抑えが固定されたチームは強い? 直近5年のパ・リーグ各球団のセーブ数をさかのぼる

パ・リーグ インサイト 望月遼太

2020.5.2(土) 18:26

福岡ソフトバンク・森唯斗投手【撮影:丹羽海凪】
福岡ソフトバンク・森唯斗投手【撮影:丹羽海凪】

1人の投手をクローザーに固定できれば理想的だが

 リードした試合の終盤を締めくくる「クローザー」という役目は、僅差の試合で白星を勝ち取るためには重要なものとなる。各チームにとっては、年間を通じてクローザーを固定するかたちが取れれば理想的だ。だが、長いシーズンを戦ううえでは、怪我や不振といった想定外の事態が往々にして起こるもの。それゆえ、1人のクローザーのみでシーズンを戦い抜けるチームは、ほんの一握りにすぎない。

» **与えられた情報**

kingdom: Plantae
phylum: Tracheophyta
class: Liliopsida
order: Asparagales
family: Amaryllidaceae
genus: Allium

» **課題の要件**
A. クローザーについての文章では、長いシーズンの中でクローザーを1人に固定しにくくなる原因として、どんな事態が挙げられていますか。
B. クローザーについての文章の続きを、最後の文のあとから書いてください。

» **課題ごとの解答**
A. 怪我や不振といった想定外の事態です。

B.
 1人の投手をクローザーに固定できる状況を作り出せれば、チームの試合運びが安定することにもつながる。逆に言えば、クローザーを固定しきれない状況であれば、試合終盤のやり繰りは自然と苦しくなってくるだろう。しかしながら、実際のケースを見ていくと、クローザーを固定できなくとも好成績を残したチームや、年間を通して守護神が活躍しながらチームは不振だったという例も、過去には存在していた。

 今回は、直近5年間のパ・リーグ各球団において各シーズンでセーブを記録した選手と、該当年のチーム成績・順位をそれぞれ紹介。各チームの守護神の移り変わりを確認するとともに、クローザーを固定できたか否かによって、チーム成績に差異が生じていたのかどうかを確認していく。

直近5年間の北海道日本ハムでセーブを記録した選手とチーム成績(C)PLM
直近5年間の北海道日本ハムでセーブを記録した選手とチーム成績(C)PLM

北海道日本ハムファイターズ

 2014年途中からクローザーの座をつかんだ増井投手は、今回取り上げた直近5年間においても確かな存在感を発揮。2015年は1人で全てのセーブを稼ぐ大活躍を見せ、2017年にも全31セーブ中27セーブと大半を占めた。2017年にFAでチームを離れるまで、救援陣の軸として多くのセーブを記録していた。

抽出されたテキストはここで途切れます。